● TAREFA 1
Transcreva todo o trecho do texto da página, de "Escuto os sons" até "exatamente igual.", substituindo "sobrados" por "casarões".
● TAREFA 2
Relacione todas as pessoas mencionadas pelo nome no texto da página, sem incluir os animais.
══ TEXTO DA PÁGINA
Da arte de começar tudo outra vez
Relendo sobre a morte do artista
plástico Jorge Selaron, inevitavelmente, me teletransporto para meu tempo de
morador de Santa Teresa. O chileno, cujo sobrenome era Morales, veio para cá em
90 e escolheu aquele bairro para morar e deixar sua obra impregnada, eternizada
ali, como a famosa escadaria de azulejos que nos leva até o convento. Fecho os
olhos e me vejo novamente lá, em uma das minhas quase diárias caminhadas
noturnas com minha cockerzinha preta. Vou subindo a Joaquim Murtinho, enquanto
aprecio as luzes da cidade lá embaixo, o relógio da Central, o Cristo Redentor.
Chego ao Largo do Curvelo e ultrapasso o bonde, ainda apinhado de gente e
conduzido pelo motorneiro Nelson.
Alguns
conhecidos me cumprimentam, minha vizinha Goretti vai apressada do outro lado
da rua com seu labrador Fred, mas Milla me reboca sem dar a mínima para ele.
Escuto os sons dos sobrados, os televisores quase todos sintonizados no mesmo
canal.
Penso
muitas coisas: um show cansativo meu no SESC, uma conversa com o cantor Jorge
Vercilo, compras necessárias para a casa, questões corriqueiras do prédio e a
venda meteórica de uma casinha-luminária que produzi e considerei a mais
horrível de todas. O mais incrível foi a compradora ter-me encomendado outra
exatamente igual.
════
══ DADOS DE ORIGEM
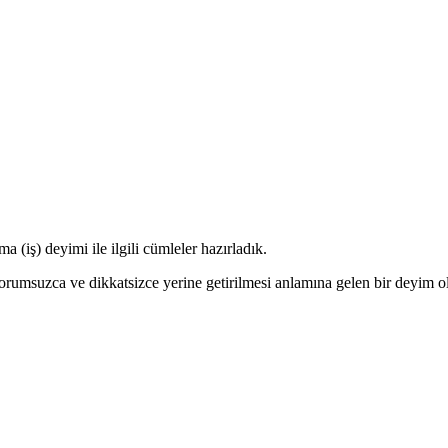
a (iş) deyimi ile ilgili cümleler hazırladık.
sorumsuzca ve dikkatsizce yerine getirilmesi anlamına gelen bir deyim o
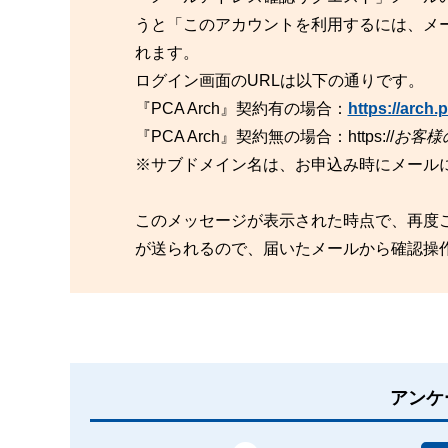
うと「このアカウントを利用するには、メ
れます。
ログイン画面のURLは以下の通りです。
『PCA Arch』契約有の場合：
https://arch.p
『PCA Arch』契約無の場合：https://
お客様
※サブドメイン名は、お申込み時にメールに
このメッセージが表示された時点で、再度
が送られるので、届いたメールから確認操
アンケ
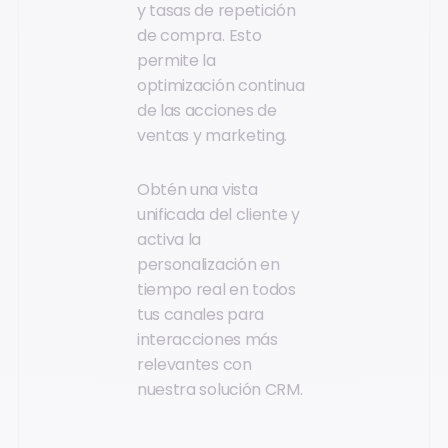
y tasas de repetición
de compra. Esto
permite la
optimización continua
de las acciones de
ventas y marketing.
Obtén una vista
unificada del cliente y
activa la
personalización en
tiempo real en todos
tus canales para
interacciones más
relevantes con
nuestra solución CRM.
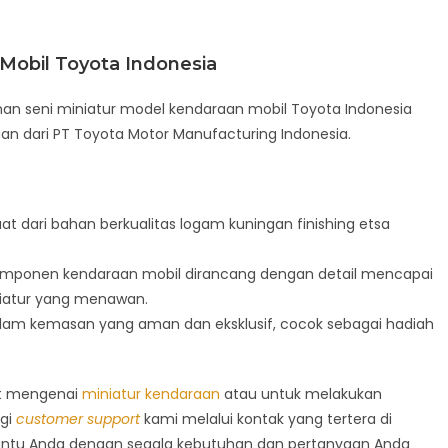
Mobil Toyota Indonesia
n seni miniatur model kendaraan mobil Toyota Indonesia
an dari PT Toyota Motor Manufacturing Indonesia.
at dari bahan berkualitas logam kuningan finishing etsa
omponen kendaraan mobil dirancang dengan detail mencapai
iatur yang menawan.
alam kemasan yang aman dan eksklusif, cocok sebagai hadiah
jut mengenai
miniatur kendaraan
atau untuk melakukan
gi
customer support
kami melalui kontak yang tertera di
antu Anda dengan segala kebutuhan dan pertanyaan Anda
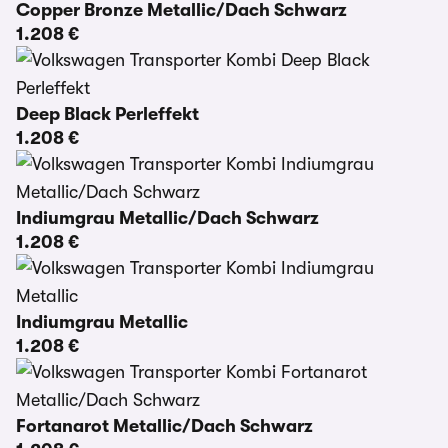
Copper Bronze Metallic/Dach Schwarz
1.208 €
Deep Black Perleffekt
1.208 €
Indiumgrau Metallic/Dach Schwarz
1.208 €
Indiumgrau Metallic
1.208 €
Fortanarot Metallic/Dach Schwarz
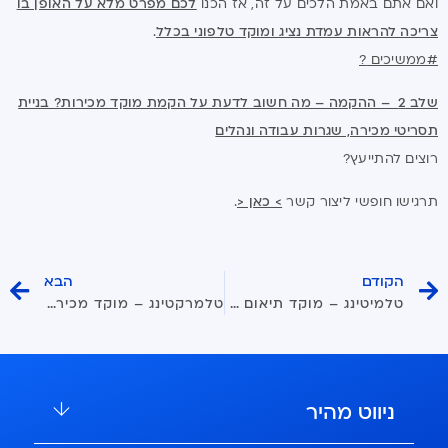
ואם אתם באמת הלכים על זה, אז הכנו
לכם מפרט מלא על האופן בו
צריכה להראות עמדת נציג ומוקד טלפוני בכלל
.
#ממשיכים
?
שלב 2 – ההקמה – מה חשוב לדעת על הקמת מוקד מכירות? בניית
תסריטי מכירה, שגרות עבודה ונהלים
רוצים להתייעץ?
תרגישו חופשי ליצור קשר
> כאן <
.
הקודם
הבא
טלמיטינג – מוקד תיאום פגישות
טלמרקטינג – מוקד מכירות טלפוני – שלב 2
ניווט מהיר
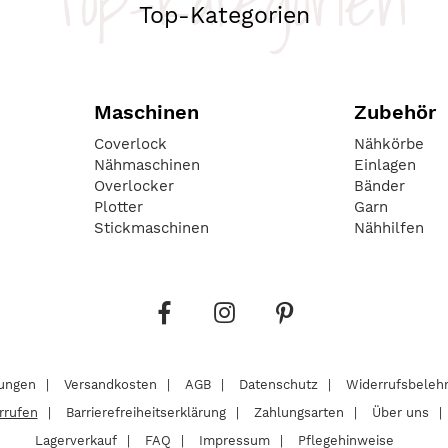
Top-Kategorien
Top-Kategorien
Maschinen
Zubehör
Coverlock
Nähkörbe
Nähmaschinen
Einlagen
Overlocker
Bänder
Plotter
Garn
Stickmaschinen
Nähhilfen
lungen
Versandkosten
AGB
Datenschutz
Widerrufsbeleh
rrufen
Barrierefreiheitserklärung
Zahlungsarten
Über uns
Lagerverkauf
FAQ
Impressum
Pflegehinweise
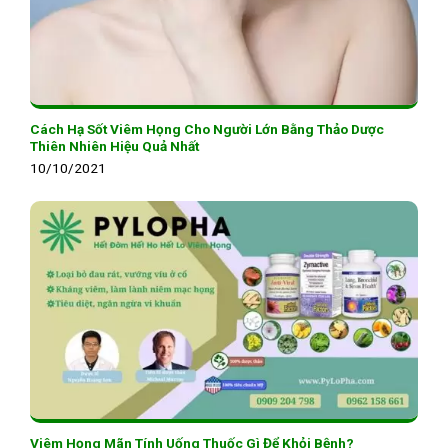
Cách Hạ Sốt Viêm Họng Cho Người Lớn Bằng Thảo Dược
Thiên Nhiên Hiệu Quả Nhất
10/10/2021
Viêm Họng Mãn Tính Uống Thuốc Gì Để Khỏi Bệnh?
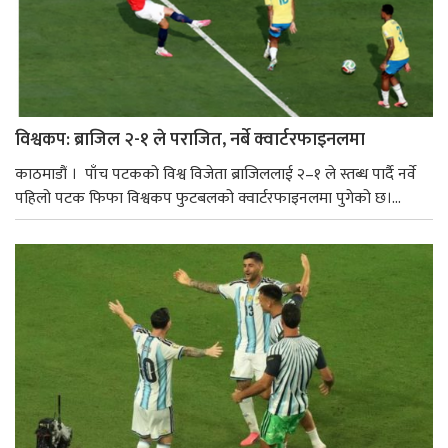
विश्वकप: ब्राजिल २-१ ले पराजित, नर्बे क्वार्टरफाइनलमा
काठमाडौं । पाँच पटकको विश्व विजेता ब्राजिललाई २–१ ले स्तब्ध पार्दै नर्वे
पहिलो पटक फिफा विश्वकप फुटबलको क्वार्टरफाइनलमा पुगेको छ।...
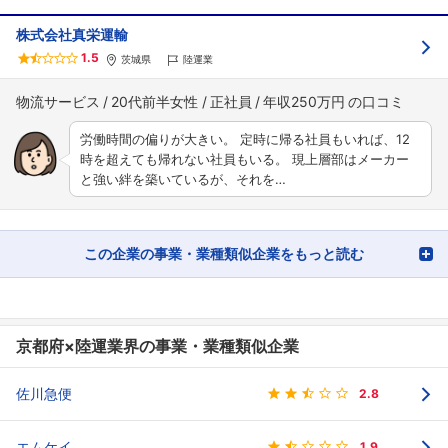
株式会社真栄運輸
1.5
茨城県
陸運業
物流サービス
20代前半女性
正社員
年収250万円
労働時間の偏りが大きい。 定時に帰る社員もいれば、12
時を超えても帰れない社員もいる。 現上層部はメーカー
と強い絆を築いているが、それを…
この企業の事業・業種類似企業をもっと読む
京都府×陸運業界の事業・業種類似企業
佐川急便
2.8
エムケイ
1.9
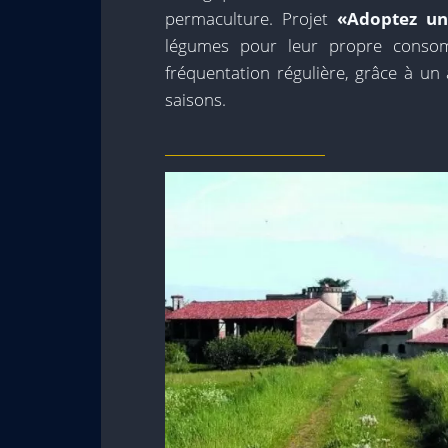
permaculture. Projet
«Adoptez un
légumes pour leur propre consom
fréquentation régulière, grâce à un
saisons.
════
══ DADOS DE ORIGEM
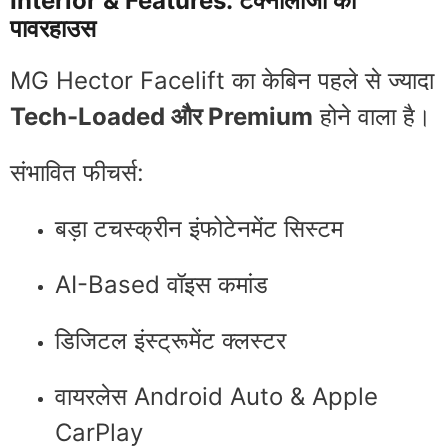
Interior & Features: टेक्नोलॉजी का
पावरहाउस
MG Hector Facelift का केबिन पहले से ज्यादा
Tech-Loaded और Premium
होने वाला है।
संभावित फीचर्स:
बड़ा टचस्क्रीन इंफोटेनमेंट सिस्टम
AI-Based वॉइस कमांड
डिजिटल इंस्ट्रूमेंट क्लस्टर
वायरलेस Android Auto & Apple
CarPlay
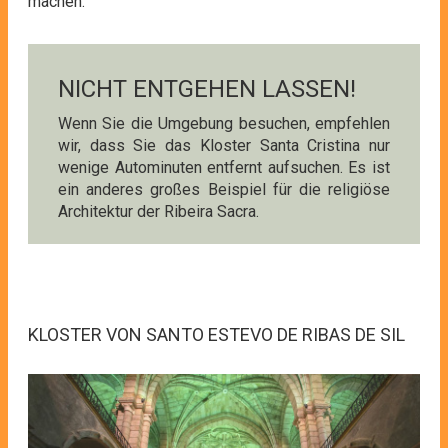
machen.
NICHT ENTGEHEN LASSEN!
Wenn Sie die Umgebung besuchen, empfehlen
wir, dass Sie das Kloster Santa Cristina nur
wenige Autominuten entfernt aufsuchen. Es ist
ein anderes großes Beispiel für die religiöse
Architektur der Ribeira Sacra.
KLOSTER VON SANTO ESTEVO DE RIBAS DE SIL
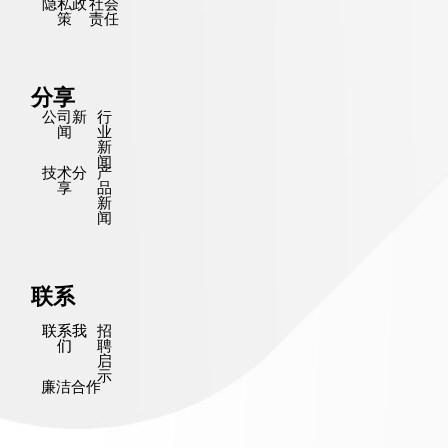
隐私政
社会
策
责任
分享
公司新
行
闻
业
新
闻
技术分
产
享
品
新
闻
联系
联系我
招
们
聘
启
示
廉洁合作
════
══ DADOS DE ORIGEM
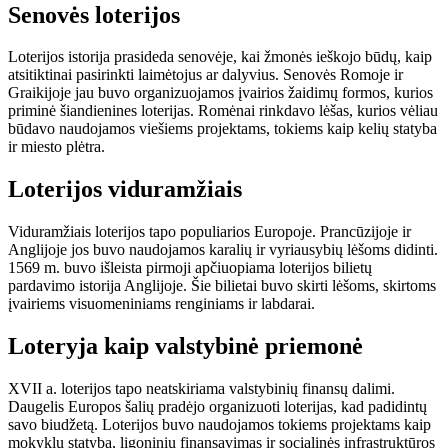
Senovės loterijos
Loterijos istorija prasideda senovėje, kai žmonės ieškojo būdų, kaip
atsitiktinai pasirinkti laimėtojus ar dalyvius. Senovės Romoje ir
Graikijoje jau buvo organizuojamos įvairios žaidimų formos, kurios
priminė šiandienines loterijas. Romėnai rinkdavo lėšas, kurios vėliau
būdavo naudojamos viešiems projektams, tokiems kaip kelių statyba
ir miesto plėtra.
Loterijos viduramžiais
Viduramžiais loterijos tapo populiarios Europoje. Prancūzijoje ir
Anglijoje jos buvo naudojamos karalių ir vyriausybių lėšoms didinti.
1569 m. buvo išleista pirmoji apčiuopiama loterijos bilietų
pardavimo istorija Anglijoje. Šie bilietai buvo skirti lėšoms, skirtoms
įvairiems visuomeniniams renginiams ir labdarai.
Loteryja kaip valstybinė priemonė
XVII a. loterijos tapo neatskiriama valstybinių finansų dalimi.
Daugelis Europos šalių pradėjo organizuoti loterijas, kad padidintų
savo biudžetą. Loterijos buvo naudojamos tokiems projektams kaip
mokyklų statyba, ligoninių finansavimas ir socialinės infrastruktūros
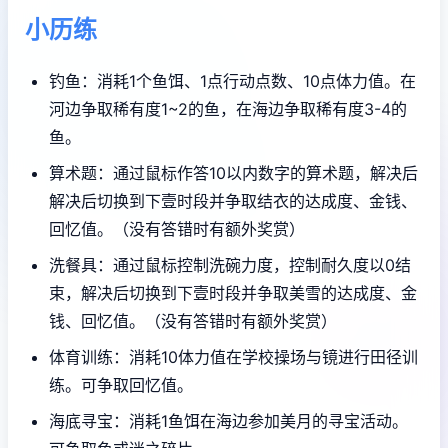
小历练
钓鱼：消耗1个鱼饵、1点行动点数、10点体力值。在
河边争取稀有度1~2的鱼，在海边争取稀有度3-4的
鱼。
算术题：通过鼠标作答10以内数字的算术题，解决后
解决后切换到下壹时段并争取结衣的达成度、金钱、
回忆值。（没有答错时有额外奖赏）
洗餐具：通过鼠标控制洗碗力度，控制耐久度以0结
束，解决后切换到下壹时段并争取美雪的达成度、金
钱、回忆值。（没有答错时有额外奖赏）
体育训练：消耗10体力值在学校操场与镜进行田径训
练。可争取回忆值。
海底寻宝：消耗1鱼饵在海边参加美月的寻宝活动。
════
● RESPOSTA DO EXERCÍCIO 1
Escuto os sons dos casarões, os televisores quase todos sintonizados no mesmo
canal.
Penso
muitas coisas: um show cansativo meu no SESC, uma conversa com o cantor Jorge
Vercilo, compras necessárias para a casa, questões corriqueiras do prédio e a
venda meteórica de uma casinha-luminária que produzi e considerei a mais
horrível de todas. O mais incrível foi a compradora ter-me encomendado outra
exatamente igual.

● RESPOSTA DO EXERCÍCIO 2
- Jorge Selaron
- Nelson
- Goretti
- Jorge Vercilo